A phone rang with the peculiar rattlerattlerattle of a field telephone. The duty officer picked it up and answered it, before announcing, “President Calderon for you, sir.”

“Have it transferred to my quarters.”

***

Claudio rarely tried very hard to hide his contempt for both Santa Josefina and its president. He didn’t try now, either. No sooner had Calderon begun to berate him for his inaction over San Jaba, then the general began beating his phone on his desk. He stopped briefly to ask, “Have you got the message, Mr. Calderon?” before beginning the beating again. He went through this routine three times before the president shut up and apologized.

“Good. Now what do you want? . . . Yes, I am getting a relief column ready . . . no, I don’t need anything from you . . . .if you had wanted to help, you should have started building your own army so that I’d have more than a short battalion to throw into this . . . no, in fact I may not launch the relief column . . . yes, you should get to work on a time machine . . . or you can ask the Federated States to commit troops to your defense, but I wouldn’t hold my breath on that one.

“Now, if you’ll excuse me, I am busy today.”

After a brief knock, Marciano’s operations officer, Stefano del Collea, asked, “Are you too busy to talk to a charming young lady, General?”

It was a sufficiently silly question that Marciano replied, “Send her in.” He was rather surprised to see the beautiful young woman he knew as Esmeralda, High Admiral Wallenstein’s cabin girl become aide de camp.

Before he could so much as utter a greeting, Esma pulled a communicator from her pocketbook, saying, “My High Admiral has information she wants to give you that you need to have, sir. This was the only way she thought she could safely get it to you.” Though it wasn’t all that safe for me.

“Let me talk to her, then, please. And, Stefano?”

“Sir?”

“No word of this, and bring me a map and some alcohol pens, would you?”

“Sir.”

***

“So an ambush on both the high speed avenues of approach into the town, and an anti-helicopter ambush close to the town?”

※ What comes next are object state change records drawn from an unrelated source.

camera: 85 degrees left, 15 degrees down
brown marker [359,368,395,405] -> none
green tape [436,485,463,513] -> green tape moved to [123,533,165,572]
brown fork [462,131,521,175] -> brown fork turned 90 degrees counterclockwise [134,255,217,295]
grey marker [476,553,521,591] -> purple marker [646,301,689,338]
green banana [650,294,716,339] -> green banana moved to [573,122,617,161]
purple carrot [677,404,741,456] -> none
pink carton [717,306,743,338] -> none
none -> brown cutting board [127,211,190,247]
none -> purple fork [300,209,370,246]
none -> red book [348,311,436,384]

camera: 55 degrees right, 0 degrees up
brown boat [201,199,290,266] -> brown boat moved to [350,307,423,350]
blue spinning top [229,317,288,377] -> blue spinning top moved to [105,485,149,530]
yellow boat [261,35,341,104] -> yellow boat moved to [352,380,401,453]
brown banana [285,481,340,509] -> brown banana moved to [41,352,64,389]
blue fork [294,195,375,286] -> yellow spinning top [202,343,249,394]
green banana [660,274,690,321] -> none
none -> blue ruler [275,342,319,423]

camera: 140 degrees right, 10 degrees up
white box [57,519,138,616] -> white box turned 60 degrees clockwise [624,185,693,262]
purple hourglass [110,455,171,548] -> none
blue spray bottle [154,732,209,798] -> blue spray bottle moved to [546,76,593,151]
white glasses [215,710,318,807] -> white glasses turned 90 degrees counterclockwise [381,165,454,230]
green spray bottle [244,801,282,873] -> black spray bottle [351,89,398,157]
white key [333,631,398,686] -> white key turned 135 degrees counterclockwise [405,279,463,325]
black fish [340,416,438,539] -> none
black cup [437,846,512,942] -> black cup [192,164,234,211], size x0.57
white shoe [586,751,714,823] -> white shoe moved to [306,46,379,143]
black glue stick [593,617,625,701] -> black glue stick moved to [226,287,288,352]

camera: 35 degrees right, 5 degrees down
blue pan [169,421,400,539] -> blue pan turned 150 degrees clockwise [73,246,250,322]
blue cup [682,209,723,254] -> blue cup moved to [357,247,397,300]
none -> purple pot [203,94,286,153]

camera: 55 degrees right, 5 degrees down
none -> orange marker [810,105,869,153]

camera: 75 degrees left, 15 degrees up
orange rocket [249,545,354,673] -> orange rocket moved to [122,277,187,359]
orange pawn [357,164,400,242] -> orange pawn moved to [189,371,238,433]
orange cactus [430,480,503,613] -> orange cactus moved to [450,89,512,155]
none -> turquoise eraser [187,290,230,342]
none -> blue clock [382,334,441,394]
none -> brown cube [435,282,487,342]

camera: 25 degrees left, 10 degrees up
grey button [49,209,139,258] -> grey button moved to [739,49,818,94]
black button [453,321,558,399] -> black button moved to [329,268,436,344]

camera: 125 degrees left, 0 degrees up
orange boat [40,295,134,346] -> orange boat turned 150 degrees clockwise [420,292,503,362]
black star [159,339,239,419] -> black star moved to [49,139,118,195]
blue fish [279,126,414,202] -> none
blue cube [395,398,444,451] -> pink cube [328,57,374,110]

Khan answered, “We really think so, yes, General Marciano. Do you have the means to fight through them?”

“No,” he answered. “If I had even half my command available maybe, but about a third of it is guarding airbases for the war in Balboa, and for which my forces were not increased. Another third is engaged in containing the guerrillas in the south and, since their message spreads by non-physical means and their arms by clandestine ones, not having a great deal of success. The remaining third is mostly stuck facing Balboa to the northwest, though I had thought to break away a task force of a couple of companies for San Jaba. But that’s not enough, is it?”

“Not really my area of expertise, General,” Khan replied, “but, on the face of things . . . just a guess . . . probably not.”

“Can I speak to Wallenstein?”

“I’m here; I’ve been listening.”

“At least somebody is,” Marciano said, not bothering to keep the bitterness out of his voice. “Since you are listening, High Admiral, can you get Janier or the World League or somebody to send me about twelve thousand more men, half of them in the form of eight or so infantry battalions and three more artillery? Because, with guerrillas growing up behind my so-called lines, with the people getting a graphic demonstration that we are not going to win and that the price for our not winning will be death to those who supported us, with that worthless shit Calderon unwilling to raise an army to help us . . . well . . . without those troops I’m going to have to pull back to the capital region and try to hang on to that and the port. Anything else is soon going to be beyond my powers.”

“No promises. I’ll see what I can do.”